There existed several limitations in this study. First of all, the sample size of this study was relatively small, which might cause low statistical power. Therefore, further studies with larger sample sizes should be conducted to verify the efficacy and safety of regorafenib plus DEB-TACE in CRLM patients who failed standard treatment regimens. Next, this study was a single-center study, which might cause regional bias, and further multicenter studies could be conducted to avoid regional bias. Moreover, since this was an observational study, a large number of patients lost follow-up or changed treatment strategy and some of them were excluded from analyses; besides, although no difference was found in the clinical characteristics between the two groups at baseline, the confounding factors still objectively existed since this was an observational study. Thus, further well-designed clinical trials were encouraged to verify the potential of DEB-TACE plus regorafenib as the third-line or above treatment for the unresectable CRLM patients.

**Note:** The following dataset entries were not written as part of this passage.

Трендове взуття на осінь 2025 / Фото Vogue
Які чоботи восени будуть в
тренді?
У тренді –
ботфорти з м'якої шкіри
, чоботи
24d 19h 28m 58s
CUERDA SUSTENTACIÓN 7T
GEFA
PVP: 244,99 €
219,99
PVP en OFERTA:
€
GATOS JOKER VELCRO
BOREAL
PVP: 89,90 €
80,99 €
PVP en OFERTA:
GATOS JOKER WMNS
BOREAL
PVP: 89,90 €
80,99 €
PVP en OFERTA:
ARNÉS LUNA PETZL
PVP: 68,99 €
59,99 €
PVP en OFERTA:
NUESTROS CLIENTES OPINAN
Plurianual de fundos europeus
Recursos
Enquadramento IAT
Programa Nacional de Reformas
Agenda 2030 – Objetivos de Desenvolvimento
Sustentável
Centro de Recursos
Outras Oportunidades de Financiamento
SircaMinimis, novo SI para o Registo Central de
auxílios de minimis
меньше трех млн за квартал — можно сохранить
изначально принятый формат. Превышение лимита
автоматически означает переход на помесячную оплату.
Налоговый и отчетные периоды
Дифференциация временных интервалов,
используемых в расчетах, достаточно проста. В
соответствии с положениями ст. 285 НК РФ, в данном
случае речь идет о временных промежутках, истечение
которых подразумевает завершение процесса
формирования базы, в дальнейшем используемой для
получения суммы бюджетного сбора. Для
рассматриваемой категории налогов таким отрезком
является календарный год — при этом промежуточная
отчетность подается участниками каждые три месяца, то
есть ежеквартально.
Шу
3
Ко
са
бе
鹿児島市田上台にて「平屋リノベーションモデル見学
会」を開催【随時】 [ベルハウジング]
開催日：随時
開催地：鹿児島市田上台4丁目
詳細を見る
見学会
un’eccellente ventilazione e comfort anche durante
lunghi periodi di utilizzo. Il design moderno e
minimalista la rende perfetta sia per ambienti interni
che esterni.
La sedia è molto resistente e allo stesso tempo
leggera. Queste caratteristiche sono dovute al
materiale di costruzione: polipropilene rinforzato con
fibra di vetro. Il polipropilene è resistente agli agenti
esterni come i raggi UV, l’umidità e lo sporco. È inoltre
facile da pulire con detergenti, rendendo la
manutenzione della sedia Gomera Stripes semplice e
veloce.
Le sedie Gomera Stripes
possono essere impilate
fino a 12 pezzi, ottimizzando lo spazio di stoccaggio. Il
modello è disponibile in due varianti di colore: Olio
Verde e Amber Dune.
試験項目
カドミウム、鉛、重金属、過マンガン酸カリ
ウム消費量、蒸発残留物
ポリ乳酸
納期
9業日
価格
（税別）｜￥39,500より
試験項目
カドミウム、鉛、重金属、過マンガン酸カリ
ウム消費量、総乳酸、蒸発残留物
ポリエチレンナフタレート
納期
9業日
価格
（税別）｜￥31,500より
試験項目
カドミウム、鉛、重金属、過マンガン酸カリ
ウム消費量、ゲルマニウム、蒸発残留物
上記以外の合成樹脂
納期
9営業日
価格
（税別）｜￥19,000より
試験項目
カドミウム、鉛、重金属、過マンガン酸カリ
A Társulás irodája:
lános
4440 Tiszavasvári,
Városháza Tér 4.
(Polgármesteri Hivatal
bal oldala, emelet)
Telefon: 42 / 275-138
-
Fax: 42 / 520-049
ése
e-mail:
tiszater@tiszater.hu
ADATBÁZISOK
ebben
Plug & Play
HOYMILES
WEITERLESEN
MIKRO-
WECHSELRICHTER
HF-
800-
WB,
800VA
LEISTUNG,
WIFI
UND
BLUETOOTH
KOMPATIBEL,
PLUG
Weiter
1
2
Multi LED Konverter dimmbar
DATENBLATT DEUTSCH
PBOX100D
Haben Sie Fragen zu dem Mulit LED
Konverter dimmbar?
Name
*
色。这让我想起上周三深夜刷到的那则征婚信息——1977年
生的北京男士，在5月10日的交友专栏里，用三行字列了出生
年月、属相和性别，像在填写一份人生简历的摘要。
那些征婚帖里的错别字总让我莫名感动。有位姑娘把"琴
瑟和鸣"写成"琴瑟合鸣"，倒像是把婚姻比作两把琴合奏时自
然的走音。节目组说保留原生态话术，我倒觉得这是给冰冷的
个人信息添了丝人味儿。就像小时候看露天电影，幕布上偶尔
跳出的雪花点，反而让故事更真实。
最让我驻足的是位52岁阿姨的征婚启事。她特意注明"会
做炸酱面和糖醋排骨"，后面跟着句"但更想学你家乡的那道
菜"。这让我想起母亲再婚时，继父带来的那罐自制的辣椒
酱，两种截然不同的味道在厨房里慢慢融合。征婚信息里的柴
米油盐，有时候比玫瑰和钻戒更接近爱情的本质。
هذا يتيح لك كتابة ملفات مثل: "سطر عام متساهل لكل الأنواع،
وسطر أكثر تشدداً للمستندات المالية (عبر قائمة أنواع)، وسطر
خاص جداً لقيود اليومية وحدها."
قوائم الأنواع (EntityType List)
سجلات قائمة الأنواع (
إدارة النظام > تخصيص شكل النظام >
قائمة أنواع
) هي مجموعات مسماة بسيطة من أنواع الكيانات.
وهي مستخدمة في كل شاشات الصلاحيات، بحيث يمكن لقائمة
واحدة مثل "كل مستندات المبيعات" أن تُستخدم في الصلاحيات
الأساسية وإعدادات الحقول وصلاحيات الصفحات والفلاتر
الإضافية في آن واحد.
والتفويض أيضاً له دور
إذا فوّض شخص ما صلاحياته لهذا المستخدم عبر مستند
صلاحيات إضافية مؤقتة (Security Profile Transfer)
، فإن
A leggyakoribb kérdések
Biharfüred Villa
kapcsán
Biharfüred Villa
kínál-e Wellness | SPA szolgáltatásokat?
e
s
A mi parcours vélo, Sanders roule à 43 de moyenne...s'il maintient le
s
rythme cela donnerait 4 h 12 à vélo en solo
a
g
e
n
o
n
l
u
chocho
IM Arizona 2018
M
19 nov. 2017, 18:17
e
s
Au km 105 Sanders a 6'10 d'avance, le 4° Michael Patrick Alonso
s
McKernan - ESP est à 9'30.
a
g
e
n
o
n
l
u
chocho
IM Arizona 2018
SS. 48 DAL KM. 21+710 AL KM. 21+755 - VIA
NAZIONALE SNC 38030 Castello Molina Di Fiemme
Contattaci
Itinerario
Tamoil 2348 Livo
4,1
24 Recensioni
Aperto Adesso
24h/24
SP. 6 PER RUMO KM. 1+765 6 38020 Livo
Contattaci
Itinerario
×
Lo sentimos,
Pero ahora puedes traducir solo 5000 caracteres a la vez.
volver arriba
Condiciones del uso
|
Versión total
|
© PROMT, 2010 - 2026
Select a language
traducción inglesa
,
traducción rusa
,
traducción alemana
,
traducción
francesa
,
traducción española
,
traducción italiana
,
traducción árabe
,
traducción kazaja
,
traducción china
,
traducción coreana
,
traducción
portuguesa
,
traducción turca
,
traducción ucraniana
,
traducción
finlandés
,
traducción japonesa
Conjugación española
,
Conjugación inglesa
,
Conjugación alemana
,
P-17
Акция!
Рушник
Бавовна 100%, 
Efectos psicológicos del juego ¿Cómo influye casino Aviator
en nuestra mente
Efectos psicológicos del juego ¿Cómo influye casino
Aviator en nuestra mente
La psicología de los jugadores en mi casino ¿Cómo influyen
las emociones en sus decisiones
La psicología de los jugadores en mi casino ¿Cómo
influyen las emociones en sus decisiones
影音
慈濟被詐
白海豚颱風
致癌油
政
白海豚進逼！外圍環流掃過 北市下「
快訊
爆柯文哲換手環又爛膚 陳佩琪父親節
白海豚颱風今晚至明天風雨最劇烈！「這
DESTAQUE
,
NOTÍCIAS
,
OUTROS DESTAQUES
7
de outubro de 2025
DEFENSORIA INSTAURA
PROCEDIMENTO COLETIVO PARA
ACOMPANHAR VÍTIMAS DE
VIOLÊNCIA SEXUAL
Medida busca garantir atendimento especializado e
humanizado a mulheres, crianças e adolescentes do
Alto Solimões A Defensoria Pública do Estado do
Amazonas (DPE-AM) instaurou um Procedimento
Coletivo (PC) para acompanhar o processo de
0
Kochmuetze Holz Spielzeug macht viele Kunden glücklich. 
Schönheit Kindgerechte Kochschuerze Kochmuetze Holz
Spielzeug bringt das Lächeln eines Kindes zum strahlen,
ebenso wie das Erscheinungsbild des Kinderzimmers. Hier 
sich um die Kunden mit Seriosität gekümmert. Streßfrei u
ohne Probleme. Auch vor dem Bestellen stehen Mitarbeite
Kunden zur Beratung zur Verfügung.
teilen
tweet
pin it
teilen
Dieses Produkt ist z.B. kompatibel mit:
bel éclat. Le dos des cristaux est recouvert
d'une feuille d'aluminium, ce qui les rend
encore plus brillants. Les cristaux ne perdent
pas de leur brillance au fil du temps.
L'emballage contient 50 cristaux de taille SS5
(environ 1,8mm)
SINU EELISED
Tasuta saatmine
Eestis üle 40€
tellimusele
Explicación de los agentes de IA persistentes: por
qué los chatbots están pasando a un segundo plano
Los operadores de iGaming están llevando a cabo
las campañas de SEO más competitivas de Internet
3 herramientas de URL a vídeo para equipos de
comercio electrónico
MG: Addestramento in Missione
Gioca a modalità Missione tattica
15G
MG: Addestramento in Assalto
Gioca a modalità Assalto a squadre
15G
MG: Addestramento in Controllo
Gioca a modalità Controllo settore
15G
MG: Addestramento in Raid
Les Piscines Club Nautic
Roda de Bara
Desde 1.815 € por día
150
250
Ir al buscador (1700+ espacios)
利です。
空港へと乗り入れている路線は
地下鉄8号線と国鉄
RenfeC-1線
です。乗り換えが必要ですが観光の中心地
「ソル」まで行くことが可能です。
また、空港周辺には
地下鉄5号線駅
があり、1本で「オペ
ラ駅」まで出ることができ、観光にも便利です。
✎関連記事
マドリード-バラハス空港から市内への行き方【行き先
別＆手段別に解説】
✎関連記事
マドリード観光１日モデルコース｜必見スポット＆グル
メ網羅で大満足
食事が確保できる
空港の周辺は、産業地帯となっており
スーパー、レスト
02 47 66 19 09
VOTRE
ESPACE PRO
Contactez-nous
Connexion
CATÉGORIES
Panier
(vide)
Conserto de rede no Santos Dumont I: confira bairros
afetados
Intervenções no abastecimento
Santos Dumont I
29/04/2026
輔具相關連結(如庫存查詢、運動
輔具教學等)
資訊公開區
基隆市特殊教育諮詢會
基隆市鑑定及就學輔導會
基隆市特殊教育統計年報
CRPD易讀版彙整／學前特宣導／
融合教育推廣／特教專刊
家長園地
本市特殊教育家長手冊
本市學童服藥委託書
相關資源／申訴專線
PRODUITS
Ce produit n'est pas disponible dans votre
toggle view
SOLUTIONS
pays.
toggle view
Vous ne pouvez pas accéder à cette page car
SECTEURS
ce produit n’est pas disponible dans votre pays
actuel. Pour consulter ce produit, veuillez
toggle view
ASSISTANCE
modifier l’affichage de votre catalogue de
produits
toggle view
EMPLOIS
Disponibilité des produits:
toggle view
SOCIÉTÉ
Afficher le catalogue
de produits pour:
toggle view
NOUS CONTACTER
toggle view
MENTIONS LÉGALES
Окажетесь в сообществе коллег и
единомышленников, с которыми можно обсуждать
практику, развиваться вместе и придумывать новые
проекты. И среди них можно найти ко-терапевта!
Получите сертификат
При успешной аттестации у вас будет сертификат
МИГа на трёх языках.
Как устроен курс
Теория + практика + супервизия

To be conclusive, regorafenib plus DEB-TACE is superior to regorafenib monotherapy regarding treatment response, PFS and OS, while it induces mild post-embolization syndrome to some extent in treating CRLM patients who fail standard treatment regimens. This study suggests that regorafenib plus DEB-TACE might be an alternative option for CRLM patients who fail standard treatment regimens.